_Provided information_.

****************************************

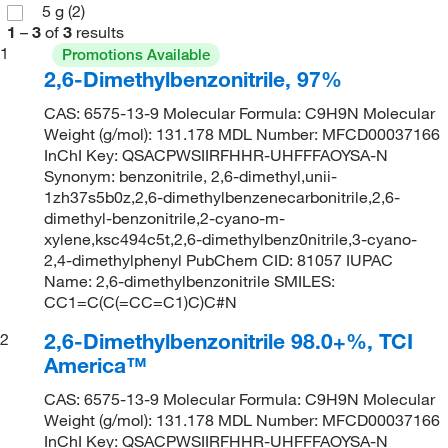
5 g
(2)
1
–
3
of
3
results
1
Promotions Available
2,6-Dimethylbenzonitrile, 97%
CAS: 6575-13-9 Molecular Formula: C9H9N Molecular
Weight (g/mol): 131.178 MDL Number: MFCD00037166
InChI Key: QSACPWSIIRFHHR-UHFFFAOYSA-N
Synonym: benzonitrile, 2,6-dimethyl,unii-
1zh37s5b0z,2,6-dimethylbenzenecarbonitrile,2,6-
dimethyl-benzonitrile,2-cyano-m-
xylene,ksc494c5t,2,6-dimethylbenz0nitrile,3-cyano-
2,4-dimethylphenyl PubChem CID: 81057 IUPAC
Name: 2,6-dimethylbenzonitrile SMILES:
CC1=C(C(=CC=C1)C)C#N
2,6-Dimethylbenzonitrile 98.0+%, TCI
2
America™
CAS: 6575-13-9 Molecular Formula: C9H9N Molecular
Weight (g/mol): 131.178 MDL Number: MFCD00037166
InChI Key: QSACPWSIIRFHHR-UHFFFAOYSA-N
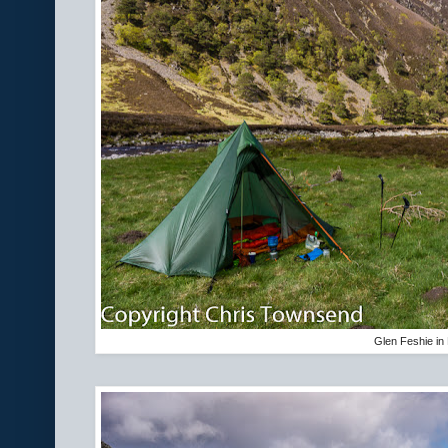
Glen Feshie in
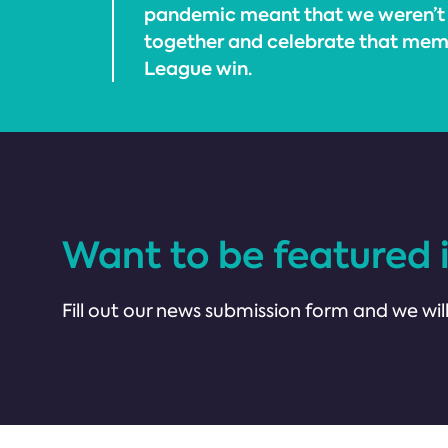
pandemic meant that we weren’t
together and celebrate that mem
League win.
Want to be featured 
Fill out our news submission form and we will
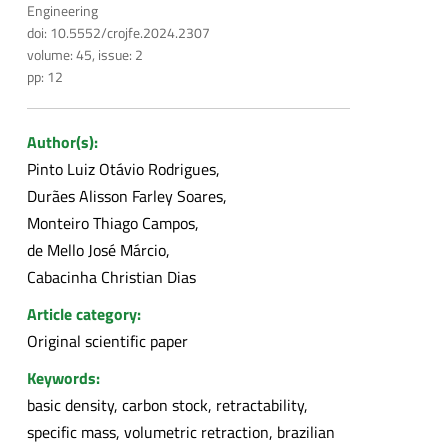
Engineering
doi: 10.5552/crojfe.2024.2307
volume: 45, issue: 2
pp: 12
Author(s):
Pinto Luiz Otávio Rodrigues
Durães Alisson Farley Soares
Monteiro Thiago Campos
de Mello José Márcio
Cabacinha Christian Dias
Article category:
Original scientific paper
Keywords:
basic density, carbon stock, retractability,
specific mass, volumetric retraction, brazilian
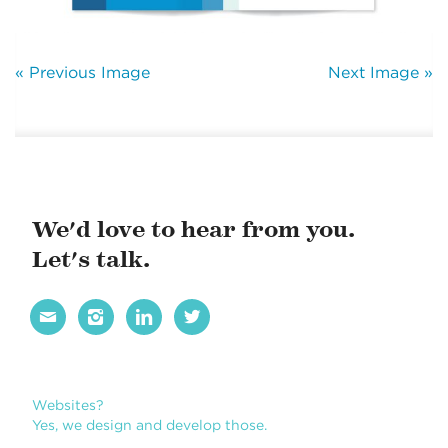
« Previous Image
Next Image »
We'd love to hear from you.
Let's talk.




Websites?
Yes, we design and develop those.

****************************************

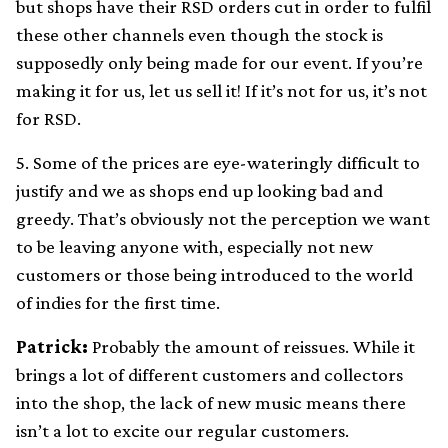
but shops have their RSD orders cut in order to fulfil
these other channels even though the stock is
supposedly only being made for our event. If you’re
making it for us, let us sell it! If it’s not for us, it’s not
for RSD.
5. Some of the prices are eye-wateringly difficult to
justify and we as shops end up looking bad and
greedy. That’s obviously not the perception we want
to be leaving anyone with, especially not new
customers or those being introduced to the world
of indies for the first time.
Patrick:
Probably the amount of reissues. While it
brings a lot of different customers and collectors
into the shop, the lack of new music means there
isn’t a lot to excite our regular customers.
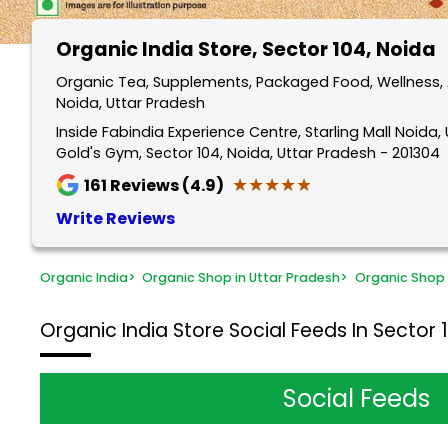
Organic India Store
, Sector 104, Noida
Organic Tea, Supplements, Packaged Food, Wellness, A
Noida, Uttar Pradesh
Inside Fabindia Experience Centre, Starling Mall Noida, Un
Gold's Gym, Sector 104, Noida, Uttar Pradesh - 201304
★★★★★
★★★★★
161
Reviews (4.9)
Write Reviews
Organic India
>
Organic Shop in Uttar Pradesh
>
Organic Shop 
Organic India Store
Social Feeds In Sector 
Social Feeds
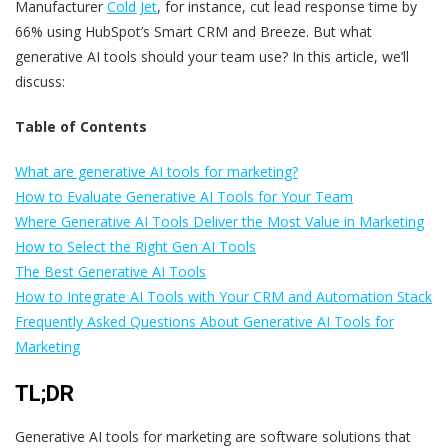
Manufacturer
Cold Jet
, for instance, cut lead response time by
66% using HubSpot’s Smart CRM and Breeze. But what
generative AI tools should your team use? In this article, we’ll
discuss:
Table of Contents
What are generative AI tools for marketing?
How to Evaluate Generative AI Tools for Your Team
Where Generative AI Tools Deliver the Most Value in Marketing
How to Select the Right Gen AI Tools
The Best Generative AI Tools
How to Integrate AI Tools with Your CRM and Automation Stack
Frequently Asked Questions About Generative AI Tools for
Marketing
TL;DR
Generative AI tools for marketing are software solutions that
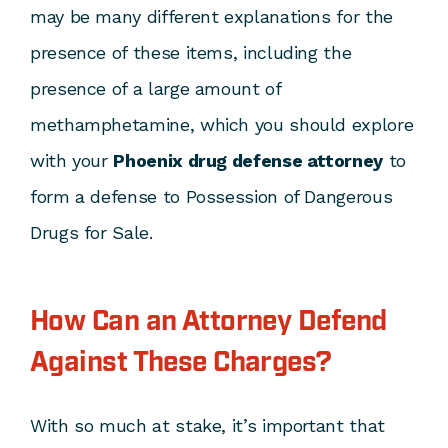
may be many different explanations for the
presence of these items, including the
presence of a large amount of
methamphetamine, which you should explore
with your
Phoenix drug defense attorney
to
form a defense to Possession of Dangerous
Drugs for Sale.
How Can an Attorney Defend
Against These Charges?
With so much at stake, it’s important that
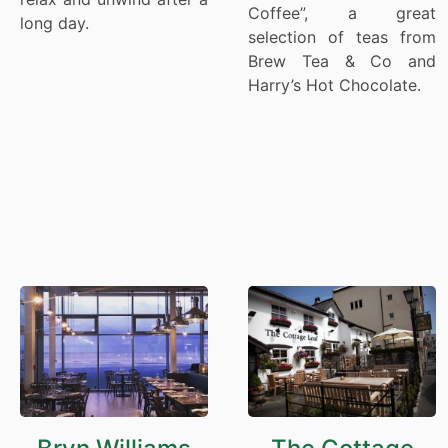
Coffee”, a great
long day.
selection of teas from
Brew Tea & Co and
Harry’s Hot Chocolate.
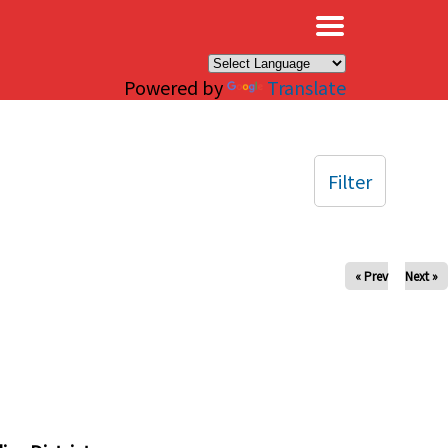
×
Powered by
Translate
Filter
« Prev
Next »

****************************************

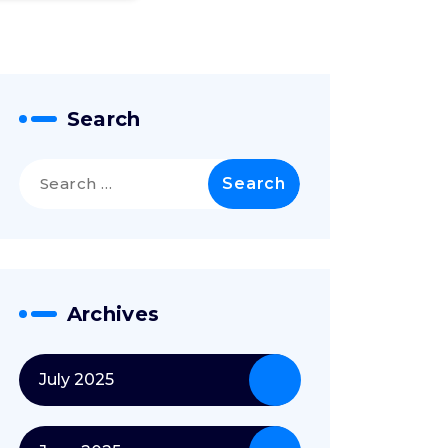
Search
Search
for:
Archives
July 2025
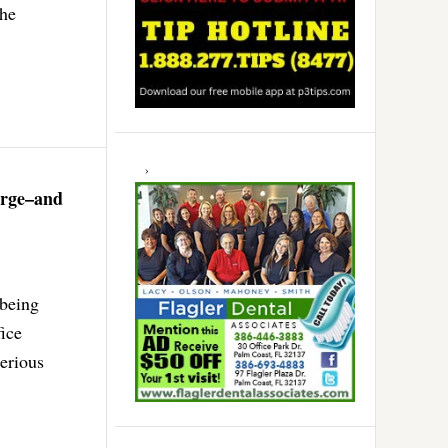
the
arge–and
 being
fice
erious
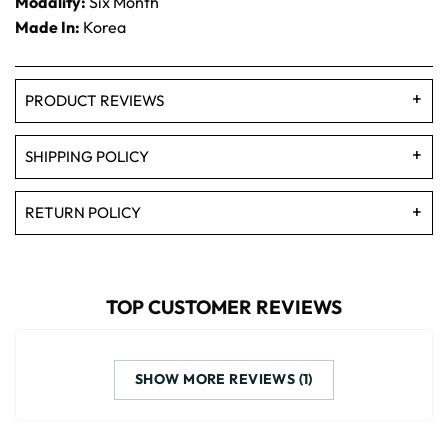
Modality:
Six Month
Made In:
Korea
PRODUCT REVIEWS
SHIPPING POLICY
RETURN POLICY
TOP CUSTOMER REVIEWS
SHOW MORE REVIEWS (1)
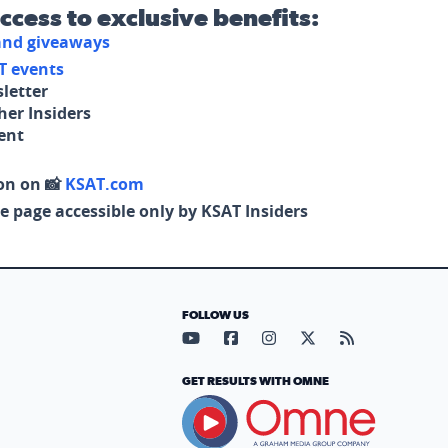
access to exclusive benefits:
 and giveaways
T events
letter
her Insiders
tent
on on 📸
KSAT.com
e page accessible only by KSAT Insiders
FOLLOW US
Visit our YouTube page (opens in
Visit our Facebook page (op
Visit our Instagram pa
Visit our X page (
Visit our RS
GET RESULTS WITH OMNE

****************************************

Quote the data from the line with "may be many different explanations for the" up to and including the line with "Harry’s Hot Chocolate.", leaving out the pictures.

may be many different explanations for the
presence of these items, including the
presence of a large amount of
methamphetamine, which you should explore
with your
Phoenix drug defense attorney
to
form a defense to Possession of Dangerous
Drugs for Sale.
How Can an Attorney Defend
Against These Charges?
With so much at stake, it’s important that
Coffee”, a great
long day.
selection of teas from
Brew Tea & Co and
Harry’s Hot Chocolate.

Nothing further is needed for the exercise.